Avant l’enlogement on montre ou on ne montre pas la femelle au veuf. Dans les deux cas le veuf sait, par expérience, que sa femelle l’attend à son arrivée. Très bien! Mais que se passe-t-il alors? Après un certain temps, après son retour, on lui retire sa femelle. Après quelques concours le veuf doit se rendre compte qu’il est « floué ». Les acquis de l’expérience le lui apprend, et la motivation diminue. Et le colombophile de dire alors naïvement « que ses veufs ne mordent plus ».
Débutant:
Si j’étais à leur place je ferais de même! Tout « zwanze » à part, y-a-t-il une solution à ce problème?Le veuvage n’est-il pas le « nec plus ultra ».
Victor:
Je ne le crois pas. Il y a un instinct qui est plus profond que l’instinct sexuel qui motive le veuf.
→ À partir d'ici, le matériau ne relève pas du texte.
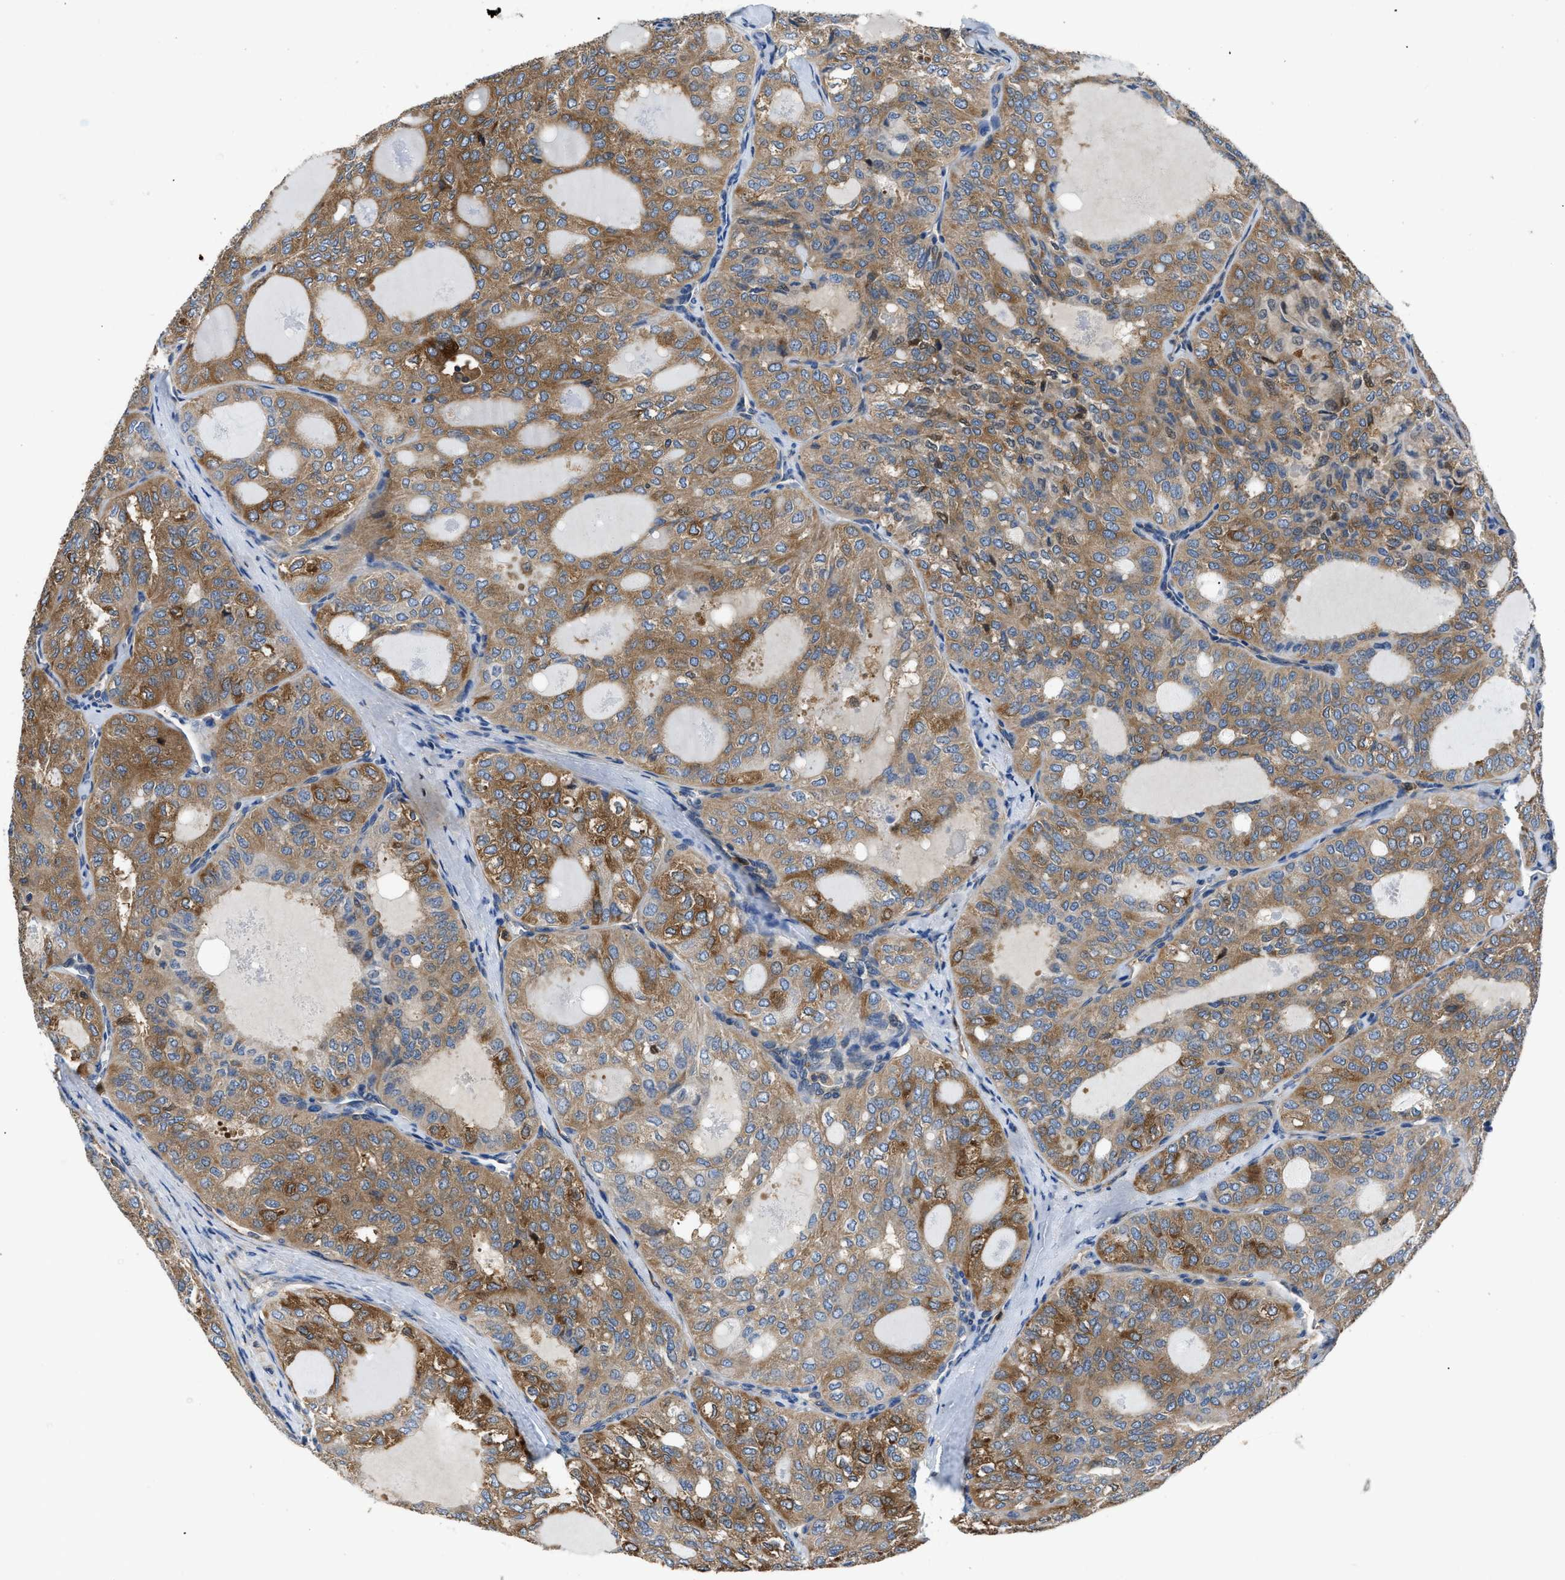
{"staining": {"intensity": "moderate", "quantity": ">75%", "location": "cytoplasmic/membranous"}, "tissue": "thyroid cancer", "cell_type": "Tumor cells", "image_type": "cancer", "snomed": [{"axis": "morphology", "description": "Follicular adenoma carcinoma, NOS"}, {"axis": "topography", "description": "Thyroid gland"}], "caption": "High-power microscopy captured an IHC micrograph of thyroid follicular adenoma carcinoma, revealing moderate cytoplasmic/membranous positivity in approximately >75% of tumor cells.", "gene": "PKM", "patient": {"sex": "male", "age": 75}}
Il y a l’instinct de défense de son territoire.
Débutant:
Où vas-tu chercher cela?
Victor:
D’abord parce que la défense du territoire est la condition de la survie de l’animal. Car il doit y trouver et défendre sa nourriture. Et ensuite parce que l’expérience nous le montre.
Débutant:
Le pigeon te l’a-t-il dit?
Victor:
Non, mais il nous l’a montré par son comportement. Je crois qu’un système de jeu basé sur cet instinct serait supérieur au système du veuvage. Et en premier lieu parce que on n’aurait pas ce qu’on constate au veuvage, c.-à-d. que le veuf, après un certain temps, perd sa motivation, comme je te l’ai expliqué.
Débutant:
Tu parles de ton expérience, explique-moi cela.
Victor:
Tu te souviens qu’il y a un certain temps déjà je t’avais parlé du système appliqué par Emile Dupont d’Herseaux, qui a remporté des succès incroyables en jouant ses mâles motivés par la défense de leur territoire.
Débutant:
Expliques-moi cela encore une fois. Mais ce système est-il appliquable par le « petit » colombophile? Car cela me concerne puisque je ne dispose que d’une poignée de veufs.
Victor:
Précisément, ce système est d’un grand avantage pour le « petit » colombophile. Prenons un exemple en supposant que tu disposes d’une douzaine de veufs. Il faut deux colombiers. Un colombier avec six casiers et un colombier avec six perchoirs. Avant la saison tu laisses couver ou élever un jeune par six de tes veufs dans le premier colombier. Ensuite tu accouples avec les mêmes femelles, les six autres mâles, tandis que tu relègues les premiers dans le colombier avec les perchoirs. ll y a donc un casier, un même territoire pour deux mâles. Aucun problème pour la volée journalière (d’ailleurs une volée par jour suffit). Quand c’est le tour aux six mâles du colombier à perchoirs, tu mets les mâles, qui ont séjourné dans leur casier, dans le colombier à perchoirs.
Débutant:
Cela me paraît faisable dans mes deux colombiers juxtaposées. Mais alors?
Victor:
Avant l’enlogement, tu lâches les 12 mâles ensemble. Inutile de montrer les femelles, l’instinct du territoire est plus fondamental comme je te l’ai dit. Après quelques secondes tu prends les mâles, six ou tous les douze pour les enloger. Et je te garantis des surprises!
Débutant:
Et tout cela parce que tu crois que l’instinct du territoire est plus fort que l’instinct sexuel… et qu’on ne « floue » pas les veufs comme dans le système classique du veuvage.
Victor:
En effet, et la prochaine fois je te donnerai d’autres détails sur les instincts… et les motivations possibles.
Noël De Scheemaecker
Notices:
- Les colombophiles qui observent bien leurs pigeons et qui peuvent en tirer des leçons sont souvent ce qu’on appelle des « fins » colombophiles, car les pigeons peuvent nous apprendre beaucoup de choses.
- L’ihstinct du territoire est un des plus importants atouts pour motiver des pigeons. Si deux pigeons ont un casier, le même territoire, il suffit de les laisser quelques secondes ensemble dans leur casier. Il faut cependant veiller à ce qu’ils ne se blessent pas et quand on les enloge au même concours, il ne faut évidemment pas les enloger dans le même panier.